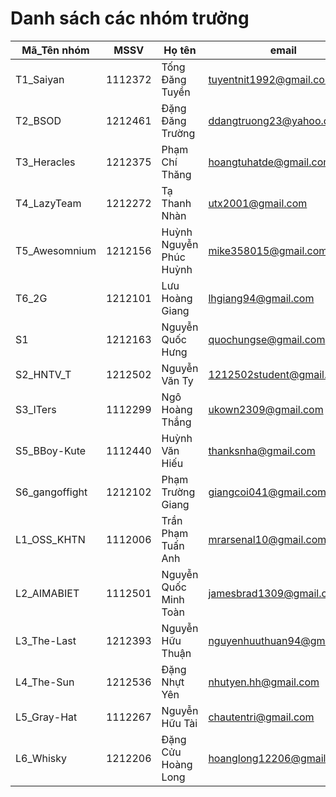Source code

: # Danh sách các nhóm trưởng 

Mã_Tên nhóm |  MSSV | Họ tên | email |  tài khoản github
----------- | ----- | ------ | ----- | -------------------
T1_Saiyan | 1112372 | Tống Đăng Tuyền | tuyentnit1992@gmail.com | saiYan1112372
T2_BSOD  | 1212461 | Đặng Đăng Trường | ddangtruong23@yahoo.com.vn | 
T3_Heracles  | 1212375 | Phạm Chí Thăng | hoangtuhatde@gmail.com | 
T4_LazyTeam  | 1212272 | Tạ Thanh Nhàn | utx2001@gmail.com | 
T5_Awesomnium  | 1212156 | Huỳnh Nguyễn Phúc Huỳnh | mike358015@gmail.com | earlwlkr
T6_2G | 1212101 | Lưu Hoàng Giang | lhgiang94@gmail.com | LhGiang
S1 | 1212163 | Nguyễn Quốc Hưng | quochungse@gmail.com | 
S2_HNTV_T  | 1212502 | Nguyễn Văn Ty | 1212502student@gmail.com | hdbd789
S3_ITers  | 1112299 | Ngô Hoàng Thắng | ukown2309@gmail.com | NgoHoangThang2309
S5_BBoy-Kute  | 1112440 | Huỳnh Văn Hiếu | thanksnha@gmail.com | 
S6_gangoffight  | 1212102 | Phạm Trường Giang | giangcoi041@gmail.com |  gangoffightplus
L1_OSS_KHTN  | 1112006 | Trần Phạm Tuấn Anh | mrarsenal10@gmail.com | mrarsenal10
L2_AIMABIET  | 1112501 | Nguyễn Quốc Minh Toàn | jamesbrad1309@gmail.com | 
L3_The-Last  | 1212393 | Nguyễn Hữu Thuận | nguyenhuuthuan94@gmail.com | 
L4_The-Sun  | 1212536 | Đặng Nhựt Yên | nhutyen.hh@gmail.com | 
L5_Gray-Hat  | 1112267 | Nguyễn Hữu Tài | chautentri@gmail.com | nhtai
L6_Whisky  | 1212206 | Đặng Cửu Hoàng Long | hoanglong12206@gmail.com | 

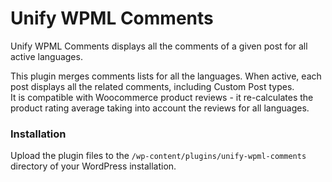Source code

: # Unify WPML Comments

Unify WPML Comments displays all the comments of a given post for all active languages.

This plugin merges comments lists for all the languages. When active, each post displays all the related comments, including Custom Post types.  
It is compatible with Woocommerce product reviews - it re-calculates the product rating average taking into account the reviews for all languages.

### Installation
Upload the plugin files to the `/wp-content/plugins/unify-wpml-comments` directory of your WordPress installation.
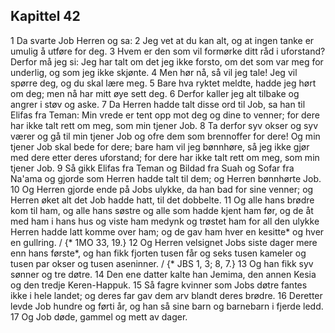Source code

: ## Kapittel 42

1 Da svarte Job Herren og sa:
2 Jeg vet at du kan alt, og at ingen tanke er umulig å utføre for deg.
3 Hvem er den som vil formørke ditt råd i uforstand? Derfor må jeg si: Jeg har talt om det jeg ikke forsto, om det som var meg for underlig, og som jeg ikke skjønte.
4 Men hør nå, så vil jeg tale! Jeg vil spørre deg, og du skal lære meg.
5 Bare hva ryktet meldte, hadde jeg hørt om deg; men nå har mitt øye sett deg.
6 Derfor kaller jeg alt tilbake og angrer i støv og aske.
7 Da Herren hadde talt disse ord til Job, sa han til Elifas fra Teman: Min vrede er tent opp mot deg og dine to venner; for dere har ikke talt rett om meg, som min tjener Job.
8 Ta derfor syv okser og syv værer og gå til min tjener Job og ofre dem som brennoffer for dere! Og min tjener Job skal bede for dere; bare ham vil jeg bønnhøre, så jeg ikke gjør med dere etter deres uforstand; for dere har ikke talt rett om meg, som min tjener Job.
9 Så gikk Elifas fra Teman og Bildad fra Suah og Sofar fra Na'ama og gjorde som Herren hadde talt til dem; og Herren bønnhørte Job.
10 Og Herren gjorde ende på Jobs ulykke, da han bad for sine venner; og Herren øket alt det Job hadde hatt, til det dobbelte.
11 Og alle hans brødre kom til ham, og alle hans søstre og alle som hadde kjent ham før, og de åt med ham i hans hus og viste ham medynk og trøstet ham for all den ulykke Herren hadde latt komme over ham; og de gav ham hver en kesitte* og hver en gullring. / {* 1MO 33, 19.}
12 Og Herren velsignet Jobs siste dager mere enn hans første*, og han fikk fjorten tusen får og seks tusen kameler og tusen par okser og tusen aseninner. / {* JBS 1, 3; 8, 7.}
13 Og han fikk syv sønner og tre døtre.
14 Den ene datter kalte han Jemima, den annen Kesia og den tredje Keren-Happuk.
15 Så fagre kvinner som Jobs døtre fantes ikke i hele landet; og deres far gav dem arv blandt deres brødre.
16 Deretter levde Job hundre og førti år, og han så sine barn og barnebarn i fjerde ledd.
17 Og Job døde, gammel og mett av dager.
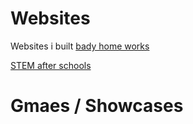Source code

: # Websites
Websites i built
[bady home works](https://www.badyhomeworks.com/)

[STEM after schools](https://www.stemafterschools.info/)

# Gmaes / Showcases
[](https://www.roblox.com/games/13634201771/BOOGA-BOOGA-OVERHEAL)
[](https://www.roblox.com/games/4584230268/Mist)






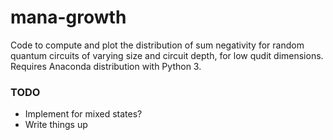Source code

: # mana-growth

Code to compute and plot the distribution of sum negativity for random quantum circuits of varying size and circuit depth, for low qudit dimensions. Requires Anaconda distribution with Python 3.

### TODO

- Implement for mixed states?
- Write things up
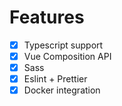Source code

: # Features
- [x] Typescript support
- [x] Vue Composition API
- [x] Sass
- [x] Eslint + Prettier
- [x] Docker integration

* **How to complete this task**
Render every nonblank line from the one holding "Code to compute" through the end of the entries, inclusive, as a Markdown table with the columns Row and Line. Leave the pictures out.

* **Written response**
| Row | Line |
|---|---|
| 1 | Code to compute and plot the distribution of sum negativity for random quantum circuits of varying size and circuit depth, for low qudit dimensions. Requires Anaconda distribution with Python 3. |
| 2 | ### TODO |
| 3 | - Implement for mixed states? |
| 4 | - Write things up |
| 5 | Source code |
| 6 | : # Features |
| 7 | - [x] Typescript support |
| 8 | - [x] Vue Composition API |
| 9 | - [x] Sass |
| 10 | - [x] Eslint + Prettier |
| 11 | - [x] Docker integration |